Figure 27: Verification—New City Added to the Database

Deleting a city

In order to delete a city, you use a syntax similar to your search for a city by ID. Try using the same city ID that you just added to the database. For example:

curl -i localhost:8999/citydel/4093

If everything proceeds according to plan, you should get a DBUpdate object encoded as JSON, which shows that a single row is affected, as in Figure 29.

Figure 28: Deleting a City

Congratulations! You have just written your first “real” web service using Go.

Of course, this is far from perfect, and if you were planning to put it into production, you would probably want to do a fair bit of refactoring, implement better error handling, and so on.

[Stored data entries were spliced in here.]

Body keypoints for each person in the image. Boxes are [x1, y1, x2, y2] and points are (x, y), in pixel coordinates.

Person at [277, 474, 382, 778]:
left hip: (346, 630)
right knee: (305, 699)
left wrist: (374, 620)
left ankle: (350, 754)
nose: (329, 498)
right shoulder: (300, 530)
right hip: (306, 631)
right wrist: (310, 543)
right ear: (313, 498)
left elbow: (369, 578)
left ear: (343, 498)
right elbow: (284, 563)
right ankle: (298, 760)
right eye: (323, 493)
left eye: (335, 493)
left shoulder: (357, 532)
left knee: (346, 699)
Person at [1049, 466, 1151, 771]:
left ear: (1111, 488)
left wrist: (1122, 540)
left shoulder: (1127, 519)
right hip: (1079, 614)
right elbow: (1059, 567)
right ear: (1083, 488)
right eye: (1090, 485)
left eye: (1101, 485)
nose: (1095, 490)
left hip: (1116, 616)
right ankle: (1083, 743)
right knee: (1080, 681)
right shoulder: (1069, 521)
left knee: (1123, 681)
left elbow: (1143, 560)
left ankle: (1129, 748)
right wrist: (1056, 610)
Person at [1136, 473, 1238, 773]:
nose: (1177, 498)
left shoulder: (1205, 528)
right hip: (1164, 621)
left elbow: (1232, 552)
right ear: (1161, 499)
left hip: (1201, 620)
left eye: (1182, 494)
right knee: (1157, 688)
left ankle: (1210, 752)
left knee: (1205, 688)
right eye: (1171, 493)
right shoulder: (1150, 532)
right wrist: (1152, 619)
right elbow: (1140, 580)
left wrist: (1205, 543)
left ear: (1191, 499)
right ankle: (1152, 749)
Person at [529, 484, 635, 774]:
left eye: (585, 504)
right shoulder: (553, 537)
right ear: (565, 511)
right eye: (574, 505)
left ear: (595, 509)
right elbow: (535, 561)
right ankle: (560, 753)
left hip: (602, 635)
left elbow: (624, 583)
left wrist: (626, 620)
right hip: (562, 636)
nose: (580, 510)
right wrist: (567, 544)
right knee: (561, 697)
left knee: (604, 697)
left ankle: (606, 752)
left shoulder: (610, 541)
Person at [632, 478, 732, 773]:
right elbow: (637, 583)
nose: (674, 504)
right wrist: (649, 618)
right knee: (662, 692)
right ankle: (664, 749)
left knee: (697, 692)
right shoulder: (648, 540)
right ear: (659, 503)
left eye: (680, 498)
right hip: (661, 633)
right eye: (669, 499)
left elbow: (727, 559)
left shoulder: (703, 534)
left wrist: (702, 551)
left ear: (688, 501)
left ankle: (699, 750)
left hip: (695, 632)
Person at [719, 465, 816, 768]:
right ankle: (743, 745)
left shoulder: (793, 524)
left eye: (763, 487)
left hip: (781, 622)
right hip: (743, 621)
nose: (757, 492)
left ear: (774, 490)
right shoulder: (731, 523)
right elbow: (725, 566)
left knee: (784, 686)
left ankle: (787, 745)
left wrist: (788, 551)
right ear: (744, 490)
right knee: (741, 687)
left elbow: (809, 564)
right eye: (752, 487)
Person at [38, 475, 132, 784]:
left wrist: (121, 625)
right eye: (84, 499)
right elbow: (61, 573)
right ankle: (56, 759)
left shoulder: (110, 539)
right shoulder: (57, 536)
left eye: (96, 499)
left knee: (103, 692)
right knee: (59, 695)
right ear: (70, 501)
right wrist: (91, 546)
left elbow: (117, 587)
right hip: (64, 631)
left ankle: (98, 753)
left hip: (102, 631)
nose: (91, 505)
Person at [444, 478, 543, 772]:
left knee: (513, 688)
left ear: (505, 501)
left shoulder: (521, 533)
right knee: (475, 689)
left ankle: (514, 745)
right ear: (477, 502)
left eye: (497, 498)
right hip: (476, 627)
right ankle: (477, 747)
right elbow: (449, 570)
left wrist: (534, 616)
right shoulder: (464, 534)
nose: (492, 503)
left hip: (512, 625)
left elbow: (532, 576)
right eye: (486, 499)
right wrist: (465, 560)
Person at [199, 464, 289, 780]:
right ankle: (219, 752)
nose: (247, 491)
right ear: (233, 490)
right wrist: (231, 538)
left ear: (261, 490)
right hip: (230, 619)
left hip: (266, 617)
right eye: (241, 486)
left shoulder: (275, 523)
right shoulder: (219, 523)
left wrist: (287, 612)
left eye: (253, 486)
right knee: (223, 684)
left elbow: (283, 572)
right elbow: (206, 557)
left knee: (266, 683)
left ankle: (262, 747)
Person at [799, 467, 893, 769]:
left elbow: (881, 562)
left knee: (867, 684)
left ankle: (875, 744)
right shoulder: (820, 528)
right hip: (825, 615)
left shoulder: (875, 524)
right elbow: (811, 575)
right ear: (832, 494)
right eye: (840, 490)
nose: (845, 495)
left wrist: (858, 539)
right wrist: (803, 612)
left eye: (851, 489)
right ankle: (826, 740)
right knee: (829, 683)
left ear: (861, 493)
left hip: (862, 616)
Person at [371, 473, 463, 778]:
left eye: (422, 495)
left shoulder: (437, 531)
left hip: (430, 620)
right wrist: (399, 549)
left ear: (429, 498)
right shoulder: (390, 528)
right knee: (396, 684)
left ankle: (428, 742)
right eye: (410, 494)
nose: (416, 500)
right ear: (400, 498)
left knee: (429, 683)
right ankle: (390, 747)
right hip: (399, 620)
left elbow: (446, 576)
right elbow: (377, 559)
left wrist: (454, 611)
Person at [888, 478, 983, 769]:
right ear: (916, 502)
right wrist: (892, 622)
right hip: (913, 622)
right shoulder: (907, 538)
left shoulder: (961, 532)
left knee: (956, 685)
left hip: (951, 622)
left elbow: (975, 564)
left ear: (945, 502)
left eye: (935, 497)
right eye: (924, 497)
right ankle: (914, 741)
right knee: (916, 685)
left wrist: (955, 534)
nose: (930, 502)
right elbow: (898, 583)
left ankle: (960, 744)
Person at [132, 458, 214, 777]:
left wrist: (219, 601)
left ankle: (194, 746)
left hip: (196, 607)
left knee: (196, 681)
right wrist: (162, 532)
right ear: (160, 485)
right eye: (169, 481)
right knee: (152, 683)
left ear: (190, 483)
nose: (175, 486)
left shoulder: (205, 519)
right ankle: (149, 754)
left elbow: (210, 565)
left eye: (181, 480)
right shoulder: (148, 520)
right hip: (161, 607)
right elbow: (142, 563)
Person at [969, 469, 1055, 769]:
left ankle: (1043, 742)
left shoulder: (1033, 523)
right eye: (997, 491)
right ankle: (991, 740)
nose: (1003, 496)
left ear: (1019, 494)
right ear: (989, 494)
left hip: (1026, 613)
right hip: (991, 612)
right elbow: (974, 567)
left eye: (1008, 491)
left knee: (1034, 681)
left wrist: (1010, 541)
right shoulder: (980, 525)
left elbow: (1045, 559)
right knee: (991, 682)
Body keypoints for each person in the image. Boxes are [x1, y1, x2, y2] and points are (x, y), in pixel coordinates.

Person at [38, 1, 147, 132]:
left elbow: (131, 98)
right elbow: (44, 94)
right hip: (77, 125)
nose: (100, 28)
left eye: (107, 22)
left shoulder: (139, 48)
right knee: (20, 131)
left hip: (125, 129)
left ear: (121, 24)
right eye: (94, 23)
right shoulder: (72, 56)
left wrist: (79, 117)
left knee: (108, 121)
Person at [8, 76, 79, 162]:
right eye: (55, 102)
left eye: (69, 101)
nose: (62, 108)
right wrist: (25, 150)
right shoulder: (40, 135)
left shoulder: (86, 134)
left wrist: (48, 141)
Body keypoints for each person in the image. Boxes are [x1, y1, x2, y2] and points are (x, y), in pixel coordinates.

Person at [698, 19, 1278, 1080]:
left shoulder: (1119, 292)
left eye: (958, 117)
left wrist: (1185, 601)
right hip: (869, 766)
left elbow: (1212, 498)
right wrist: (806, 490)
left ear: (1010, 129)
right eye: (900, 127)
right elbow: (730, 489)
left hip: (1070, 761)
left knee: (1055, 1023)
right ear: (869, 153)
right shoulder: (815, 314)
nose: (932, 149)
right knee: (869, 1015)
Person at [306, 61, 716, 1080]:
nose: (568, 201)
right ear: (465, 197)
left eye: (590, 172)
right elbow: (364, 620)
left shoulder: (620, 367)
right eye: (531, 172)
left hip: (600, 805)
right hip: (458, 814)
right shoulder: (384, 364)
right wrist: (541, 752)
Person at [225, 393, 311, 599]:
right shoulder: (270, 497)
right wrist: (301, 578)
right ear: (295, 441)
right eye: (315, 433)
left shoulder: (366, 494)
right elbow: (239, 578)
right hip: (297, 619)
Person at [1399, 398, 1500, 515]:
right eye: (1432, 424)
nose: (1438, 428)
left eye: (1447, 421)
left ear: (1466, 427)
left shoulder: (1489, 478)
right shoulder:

However, the point of all this is to emphasize that Go is an excellent language for working on this type of application. I’ve done similar work in other languages, including Node.js and Ruby, and I am much happier working in Go. Everything seems more tidy and better thought out, in my humble opinion.

Challenge step

If you’re up for a challenge, try to implement update functionality in the application—that is, to put the U back into CRUD!

For starters, allow the client to submit a JSON city object that will first delete the existing record (if there is a matching city ID), then add a new one and report success (or otherwise) in JSON format, too.

Next, allow the client to submit some partial JSON along with the ID, then simply update an existing record based on the fields that have changed. For example, the client might submit the following:

{"id":4088,"name":"Whereville”,pop":2}

This will only update the Name and Population fields in the City table.